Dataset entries
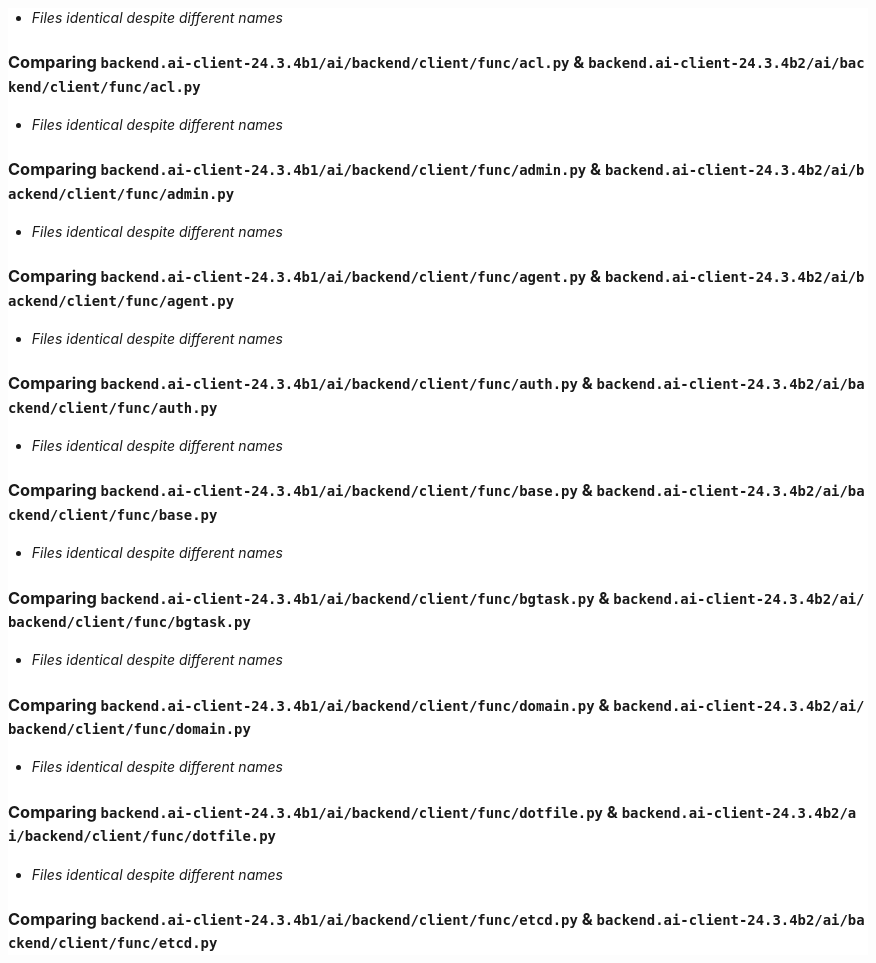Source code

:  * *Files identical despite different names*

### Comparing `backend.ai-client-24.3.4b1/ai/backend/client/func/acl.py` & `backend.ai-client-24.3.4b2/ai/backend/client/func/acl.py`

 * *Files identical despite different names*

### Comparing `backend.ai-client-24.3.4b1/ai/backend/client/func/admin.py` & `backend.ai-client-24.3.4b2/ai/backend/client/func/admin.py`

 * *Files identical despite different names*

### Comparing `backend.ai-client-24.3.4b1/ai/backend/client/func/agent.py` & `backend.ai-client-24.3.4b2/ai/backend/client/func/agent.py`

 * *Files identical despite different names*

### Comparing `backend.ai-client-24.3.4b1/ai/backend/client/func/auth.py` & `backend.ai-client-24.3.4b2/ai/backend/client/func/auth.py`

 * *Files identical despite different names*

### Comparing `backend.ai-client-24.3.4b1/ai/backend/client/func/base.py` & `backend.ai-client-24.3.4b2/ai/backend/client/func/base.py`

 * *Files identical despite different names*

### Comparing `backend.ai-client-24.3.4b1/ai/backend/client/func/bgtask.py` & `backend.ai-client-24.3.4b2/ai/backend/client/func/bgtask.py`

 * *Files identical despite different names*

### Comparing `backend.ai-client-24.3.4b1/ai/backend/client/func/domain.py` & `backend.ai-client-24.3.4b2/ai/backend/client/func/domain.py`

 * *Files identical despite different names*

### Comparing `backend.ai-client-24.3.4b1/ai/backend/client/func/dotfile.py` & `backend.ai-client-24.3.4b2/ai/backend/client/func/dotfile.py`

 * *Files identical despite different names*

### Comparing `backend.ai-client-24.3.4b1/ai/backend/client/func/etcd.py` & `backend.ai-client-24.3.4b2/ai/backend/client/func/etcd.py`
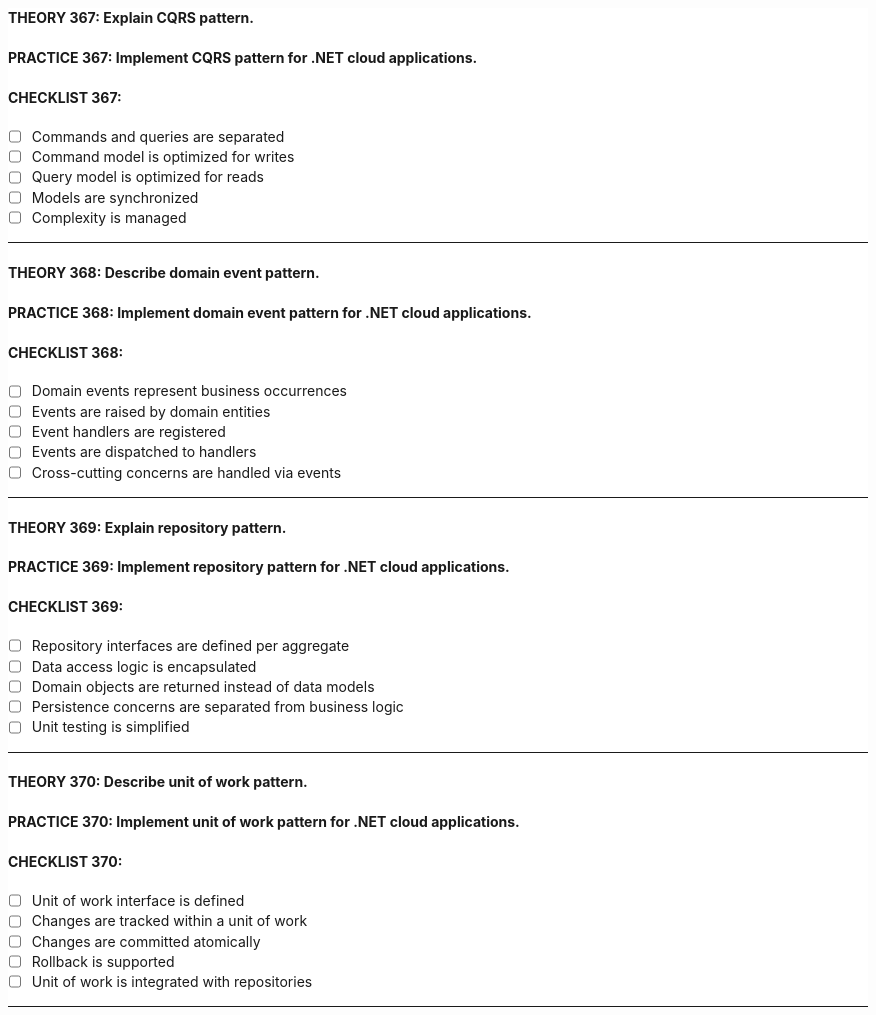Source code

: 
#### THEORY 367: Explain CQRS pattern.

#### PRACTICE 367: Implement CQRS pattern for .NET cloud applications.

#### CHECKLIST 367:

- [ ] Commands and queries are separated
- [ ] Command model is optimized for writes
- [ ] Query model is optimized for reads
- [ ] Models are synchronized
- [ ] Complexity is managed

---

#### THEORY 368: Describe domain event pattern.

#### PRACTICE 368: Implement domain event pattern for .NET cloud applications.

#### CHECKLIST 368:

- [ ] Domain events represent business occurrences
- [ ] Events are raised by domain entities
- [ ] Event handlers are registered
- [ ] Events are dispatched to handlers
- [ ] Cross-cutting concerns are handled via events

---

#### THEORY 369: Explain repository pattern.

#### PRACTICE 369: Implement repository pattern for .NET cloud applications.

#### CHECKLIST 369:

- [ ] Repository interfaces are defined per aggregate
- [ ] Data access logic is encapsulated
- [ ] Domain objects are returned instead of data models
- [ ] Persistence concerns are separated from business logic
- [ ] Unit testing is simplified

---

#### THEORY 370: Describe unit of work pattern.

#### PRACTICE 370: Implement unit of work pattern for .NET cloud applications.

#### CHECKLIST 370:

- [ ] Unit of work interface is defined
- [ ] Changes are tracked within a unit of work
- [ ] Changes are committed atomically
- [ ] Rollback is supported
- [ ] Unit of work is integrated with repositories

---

→ Work instructions
Where a line of the data includes the string "client", list that line.

→ Problem solution
### Comparing `backend.ai-client-24.3.4b1/ai/backend/client/func/acl.py` & `backend.ai-client-24.3.4b2/ai/backend/client/func/acl.py`
### Comparing `backend.ai-client-24.3.4b1/ai/backend/client/func/admin.py` & `backend.ai-client-24.3.4b2/ai/backend/client/func/admin.py`
### Comparing `backend.ai-client-24.3.4b1/ai/backend/client/func/agent.py` & `backend.ai-client-24.3.4b2/ai/backend/client/func/agent.py`
### Comparing `backend.ai-client-24.3.4b1/ai/backend/client/func/auth.py` & `backend.ai-client-24.3.4b2/ai/backend/client/func/auth.py`
### Comparing `backend.ai-client-24.3.4b1/ai/backend/client/func/base.py` & `backend.ai-client-24.3.4b2/ai/backend/client/func/base.py`
### Comparing `backend.ai-client-24.3.4b1/ai/backend/client/func/bgtask.py` & `backend.ai-client-24.3.4b2/ai/backend/client/func/bgtask.py`
### Comparing `backend.ai-client-24.3.4b1/ai/backend/client/func/domain.py` & `backend.ai-client-24.3.4b2/ai/backend/client/func/domain.py`
### Comparing `backend.ai-client-24.3.4b1/ai/backend/client/func/dotfile.py` & `backend.ai-client-24.3.4b2/ai/backend/client/func/dotfile.py`
### Comparing `backend.ai-client-24.3.4b1/ai/backend/client/func/etcd.py` & `backend.ai-client-24.3.4b2/ai/backend/client/func/etcd.py`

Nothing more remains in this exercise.